I have read stories of couples in arranged marriages in other Asian cultures saying they eventually fell in love and lived happily  ever after, but I must lack the Asian gene for patience and “compassion” (?) in marriage.

Marriage is hard work, ask any married couple. But it does not always have to be an uphill battle if certain basic points are cleared before you get to the alter, or the registry office.

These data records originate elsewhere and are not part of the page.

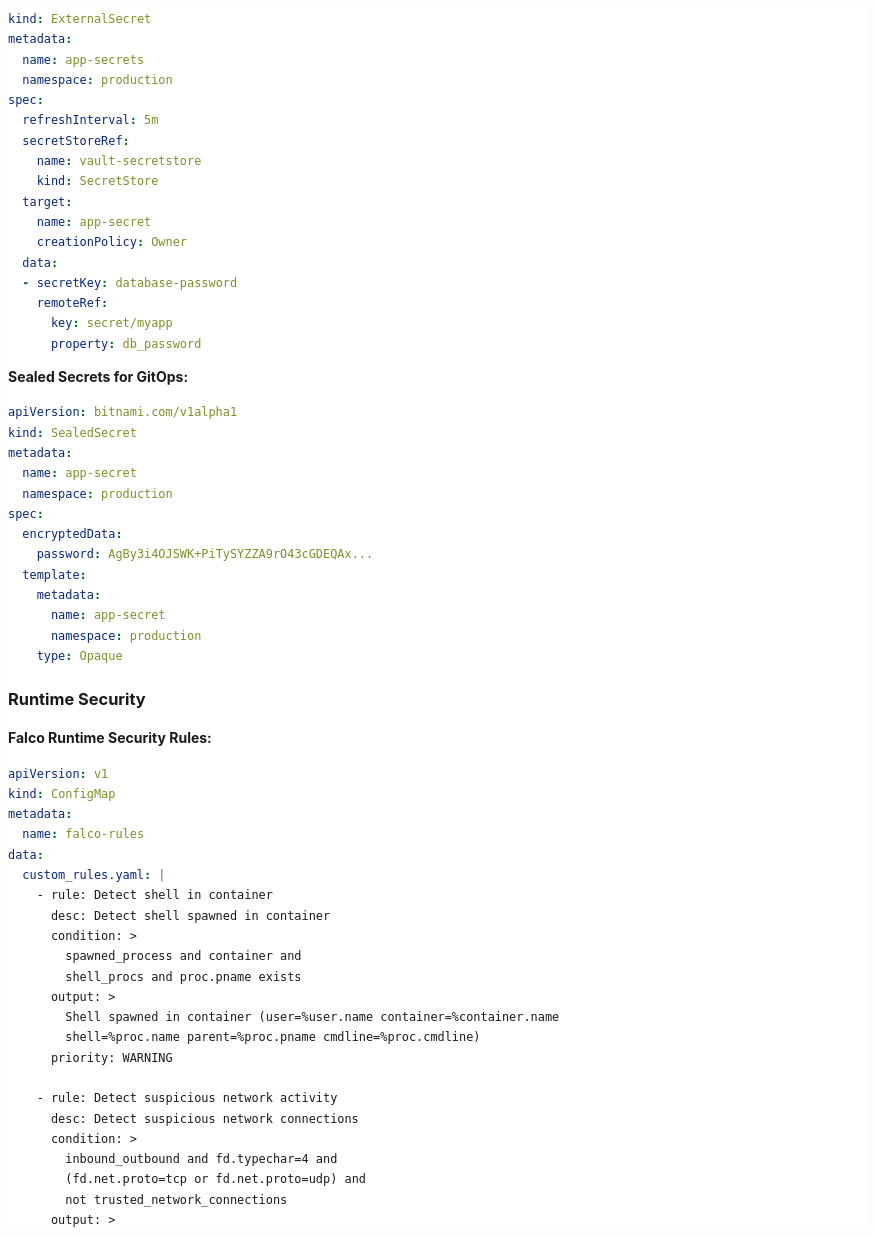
```yaml
kind: ExternalSecret
metadata:
  name: app-secrets
  namespace: production
spec:
  refreshInterval: 5m
  secretStoreRef:
    name: vault-secretstore
    kind: SecretStore
  target:
    name: app-secret
    creationPolicy: Owner
  data:
  - secretKey: database-password
    remoteRef:
      key: secret/myapp
      property: db_password
```

**Sealed Secrets for GitOps:**

```yaml
apiVersion: bitnami.com/v1alpha1
kind: SealedSecret
metadata:
  name: app-secret
  namespace: production
spec:
  encryptedData:
    password: AgBy3i4OJSWK+PiTySYZZA9rO43cGDEQAx...
  template:
    metadata:
      name: app-secret
      namespace: production
    type: Opaque
```

### Runtime Security

**Falco Runtime Security Rules:**

```yaml
apiVersion: v1
kind: ConfigMap
metadata:
  name: falco-rules
data:
  custom_rules.yaml: |
    - rule: Detect shell in container
      desc: Detect shell spawned in container
      condition: >
        spawned_process and container and
        shell_procs and proc.pname exists
      output: >
        Shell spawned in container (user=%user.name container=%container.name
        shell=%proc.name parent=%proc.pname cmdline=%proc.cmdline)
      priority: WARNING
      
    - rule: Detect suspicious network activity
      desc: Detect suspicious network connections
      condition: >
        inbound_outbound and fd.typechar=4 and
        (fd.net.proto=tcp or fd.net.proto=udp) and
        not trusted_network_connections
      output: >
```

Seven golden lessons I learned from my failed marriage:

      1. If your gut instinct says there is something not quite right with the guy, believe it. Your gut always knows best.
      2. Sometimes your friends can see things more clearly than you, when you are blinded by the excitement of getting married (despite problems). Introduce him to your closest friends well before marriage (I didn’t). If they say, “are you sure?” it will be their polite way of telling you “we don’t think he is right for you.”
      3. If you have been intimate with him, and the sex doesn’t feel right, it will not get any better just because you are living together or you have a ring on your finger. If anything, it will get worse. Unless lie back and think of England works, and sex isn’t that important for you. I used to think it wasn’t. I was wrong: sexual compatibility is crucial.
      4. Ask yourself: do I actually fancy him rather than just finding him “a nice guy”? Do you look forward to touching him, kissing him, undressing him, doing naughty things to/with him? I would never marry again unless I fancied the pants off the guy.
      5. If he comes from a dysfunctional family setting, if his parents split up early in his life, or if there was an alcoholic in the family, if either his mum or his dad abandoned the family when he was a child, look for signs of deep-set psychological scars, which may manifest itself in the form of anger, aggression or violence within a relationship.
      6. Watch out for signs of a love-hate relationship with his mother. Boys’ relationships with mothers usually end up shaping the way they will relate to women as grown-ups. Watch out for casual misogynistic comments or jokes he may have made.  You may have brushed them aside at the time, but once you are married, you will see he is not able to trust women and expects every woman in the world to let him down sooner or later. And he will make sure they do.
      7. Do you have shared interests? One of the things that most bothered me about my ex is that I struggled to find any interest in common. In music, he liked heavy metal or country/folk, I like classical, jazz and blues, which he couldn’t stand. I love theatre, he couldn’t care less. I am rubbish at sport but try to keep healthy by swimming and doing taichi; he did zilch exercise and loved fatty food.
      8. Is he interested in your personal interests? I am passionate about writing, and he had always known that, but he never once took an interest in reading any of my blogs, even when I excitedly told him a post I’d written had “gone viral” on Twitter, or that it had been mentioned in a newspaper. I had to specifically email him a link and ‘force’ him to read it. When you love a person, you have respect for what they love. Don’t you? I could not even reciprocate: he had no interests or hobbies whatsoever; none. Zero.
      9. Is he a telly addict? I do not have anything against people who like to watch TV, and I will myself watch an occasional thriller or documentary but, as a rule, I dislike TV (I do not even own a set now) and find TV addiction disturbing. Every single meal I had with my husband at home was in front of the telly, with the remote control by his cutlery and his eyes glued to the screen. He would comment on the programme or laugh out loud at it, but when I complained there was no communication between us, he said talking about the TV show was communication. TVs can break marriages, be ware.
      10. Do you feel comfortable being yourself when you are with him, without the fear of judgement? One predominant sentiment ruled my entire married life: fear. Fear of disappointing him, fear of being told I was just like all his despicable other exes, fear of being labelled a bad wife, fear of being shouted at in private and public, when I did not behave as he wanted me to do. I never again want to live in fear.

Is that fair? What are your rules for a healthy relationship? Feel free to share in Comments.